Several studies have focused more specifically on the effect of the latest generation of colloids on renal function. James et al(12) showed that, in trauma patients, 6% HES 130/0.4 provided significantly better lactate clearance and less renal injury than saline. Simon and colleagues13 compared 6% HES 130/0.42 and 4% modified gelatin both balanced in acetate solution with 10% HES 200/0.5 in saline and Ringer’s acetate (RAc) in a two-hit model of shock. They showed that, despite similar maintenance of microcirculation, 6% HES 130/0.42 and RAc significantly preserve renal function and attenuate tubular damage better that 10% HES 200/0.5 in saline. Aksu et al(14) observed similar results in an animal study during endotoxaemic shock. HES 130/0.42 in saline was compared with HES 130/0.42 in RAc in terms of macrocirculatory and microcirculatory perfusion of the kidney. They showed that even if both HES solutions improved hemodynamic parameters, only HES 130/0.42 in RAc improved renal artery blood flow and microvascular renal perfusion.

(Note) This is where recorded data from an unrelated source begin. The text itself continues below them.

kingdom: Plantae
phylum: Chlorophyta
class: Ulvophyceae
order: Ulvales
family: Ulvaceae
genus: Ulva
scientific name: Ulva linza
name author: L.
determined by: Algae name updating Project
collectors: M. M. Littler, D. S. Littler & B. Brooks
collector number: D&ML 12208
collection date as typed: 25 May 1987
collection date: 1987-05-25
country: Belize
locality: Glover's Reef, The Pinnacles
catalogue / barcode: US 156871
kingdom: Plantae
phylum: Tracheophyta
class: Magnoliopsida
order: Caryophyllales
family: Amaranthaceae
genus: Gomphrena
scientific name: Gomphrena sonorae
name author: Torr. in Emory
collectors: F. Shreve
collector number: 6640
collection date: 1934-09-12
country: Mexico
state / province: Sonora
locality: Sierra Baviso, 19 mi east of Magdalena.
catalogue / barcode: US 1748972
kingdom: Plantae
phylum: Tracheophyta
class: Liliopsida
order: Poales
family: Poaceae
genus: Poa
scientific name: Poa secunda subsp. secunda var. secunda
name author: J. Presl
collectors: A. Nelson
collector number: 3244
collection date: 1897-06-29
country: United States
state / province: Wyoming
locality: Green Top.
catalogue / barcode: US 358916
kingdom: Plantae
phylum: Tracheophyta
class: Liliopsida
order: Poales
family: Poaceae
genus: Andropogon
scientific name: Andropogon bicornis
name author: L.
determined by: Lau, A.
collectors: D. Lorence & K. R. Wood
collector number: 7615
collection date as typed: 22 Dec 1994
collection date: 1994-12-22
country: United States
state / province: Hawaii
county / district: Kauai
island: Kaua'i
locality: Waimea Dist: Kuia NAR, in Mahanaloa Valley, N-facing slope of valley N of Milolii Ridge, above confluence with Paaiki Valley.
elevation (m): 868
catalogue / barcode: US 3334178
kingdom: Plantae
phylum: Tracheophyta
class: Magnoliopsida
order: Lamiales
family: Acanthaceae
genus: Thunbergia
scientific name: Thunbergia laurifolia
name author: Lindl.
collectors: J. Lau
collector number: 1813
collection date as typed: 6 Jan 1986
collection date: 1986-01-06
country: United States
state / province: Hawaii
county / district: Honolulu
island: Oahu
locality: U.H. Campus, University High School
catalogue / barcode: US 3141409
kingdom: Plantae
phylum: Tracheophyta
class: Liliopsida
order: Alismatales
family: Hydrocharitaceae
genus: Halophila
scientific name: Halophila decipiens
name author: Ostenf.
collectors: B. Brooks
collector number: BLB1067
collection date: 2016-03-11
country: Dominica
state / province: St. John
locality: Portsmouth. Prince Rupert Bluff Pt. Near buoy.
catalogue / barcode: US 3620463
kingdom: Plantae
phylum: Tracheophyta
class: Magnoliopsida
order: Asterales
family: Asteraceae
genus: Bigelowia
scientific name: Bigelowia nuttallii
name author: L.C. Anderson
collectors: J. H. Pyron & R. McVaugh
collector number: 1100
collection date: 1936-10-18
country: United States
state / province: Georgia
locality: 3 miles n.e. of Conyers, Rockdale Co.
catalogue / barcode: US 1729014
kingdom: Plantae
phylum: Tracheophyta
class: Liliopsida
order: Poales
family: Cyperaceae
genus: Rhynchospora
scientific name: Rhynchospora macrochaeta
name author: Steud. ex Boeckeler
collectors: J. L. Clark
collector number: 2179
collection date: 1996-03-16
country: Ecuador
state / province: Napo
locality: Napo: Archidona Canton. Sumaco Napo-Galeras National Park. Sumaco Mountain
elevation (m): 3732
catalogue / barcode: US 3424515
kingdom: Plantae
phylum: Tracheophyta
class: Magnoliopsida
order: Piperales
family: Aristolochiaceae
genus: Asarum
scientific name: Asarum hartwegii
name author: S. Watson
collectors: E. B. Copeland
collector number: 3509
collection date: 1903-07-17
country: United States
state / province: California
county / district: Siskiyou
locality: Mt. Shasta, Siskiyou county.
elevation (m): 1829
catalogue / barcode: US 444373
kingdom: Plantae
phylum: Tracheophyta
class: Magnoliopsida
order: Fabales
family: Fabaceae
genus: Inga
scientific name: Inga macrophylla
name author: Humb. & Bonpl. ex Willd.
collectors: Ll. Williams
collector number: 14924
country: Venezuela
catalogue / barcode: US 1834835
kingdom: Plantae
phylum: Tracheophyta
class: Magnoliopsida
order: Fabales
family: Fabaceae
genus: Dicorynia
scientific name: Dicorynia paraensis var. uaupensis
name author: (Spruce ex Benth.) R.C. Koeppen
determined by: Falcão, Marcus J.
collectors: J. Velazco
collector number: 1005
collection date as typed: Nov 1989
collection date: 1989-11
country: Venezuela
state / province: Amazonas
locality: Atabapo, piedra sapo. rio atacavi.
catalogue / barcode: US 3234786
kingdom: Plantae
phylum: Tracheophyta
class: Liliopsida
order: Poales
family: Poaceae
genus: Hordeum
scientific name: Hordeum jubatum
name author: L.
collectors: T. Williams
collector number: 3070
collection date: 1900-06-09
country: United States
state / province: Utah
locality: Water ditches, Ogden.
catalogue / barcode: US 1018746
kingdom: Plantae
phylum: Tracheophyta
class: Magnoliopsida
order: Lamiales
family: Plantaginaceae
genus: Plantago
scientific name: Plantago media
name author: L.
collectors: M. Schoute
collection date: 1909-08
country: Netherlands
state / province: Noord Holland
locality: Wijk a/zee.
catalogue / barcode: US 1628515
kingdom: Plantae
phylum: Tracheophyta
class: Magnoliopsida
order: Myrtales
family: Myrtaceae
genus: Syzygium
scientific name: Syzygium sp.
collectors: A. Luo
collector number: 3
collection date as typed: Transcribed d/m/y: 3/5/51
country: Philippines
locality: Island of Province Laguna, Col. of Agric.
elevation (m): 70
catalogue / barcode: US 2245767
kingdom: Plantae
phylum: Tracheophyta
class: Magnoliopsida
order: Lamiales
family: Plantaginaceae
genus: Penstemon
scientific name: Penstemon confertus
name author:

Finally, as reported in a recent meta-analysis, the actual published studies report too few events to estimate reliably the risks or benefits associated with the use of 6% HES 130/0.4.15 In the near future, the crystalloid versus hydroxyethyl starch trial (CHEST) will be published (ClinicalTrials.gov Identifier: NCT00935168). This multi-centre, randomised controlled trial involves 7000 patients and compares the effect of 6% HES 130/0.4 with normal saline on day-90 morbidity and mortality in patients receiving the fluid for resuscitation in medical and surgical ICU. The results of this study will certainly contribute to a better understanding of the risk-benefit ratio of using 6% HES 130/0.4 in severely ill patients.
Haemodynamic stability plays a pivotal role in the prevention of AKD in severely ill patients. Circulating blood volume optimisation is certainly the first line of treatment to maintain renal perfusion and decrease the risk of renal failure. Colloids are clearly more efficacious than crystalloids for this purpose; however, there is no actual evidence that one solution may be better than another. Tetrastarches have presented interesting pharmacokinetic and pharmacodynamic properties. On the one hand, they allow efficacious volume expending effect and possible beneficial effect on the microcirculation. On the other, their low in vivo molecular weights result in markedly reduced tissue accumulation and therefore decrease the incidence of side effects. The advantageous profile of tetrastarches should be confirmed by the forthcoming results of the CHEST study.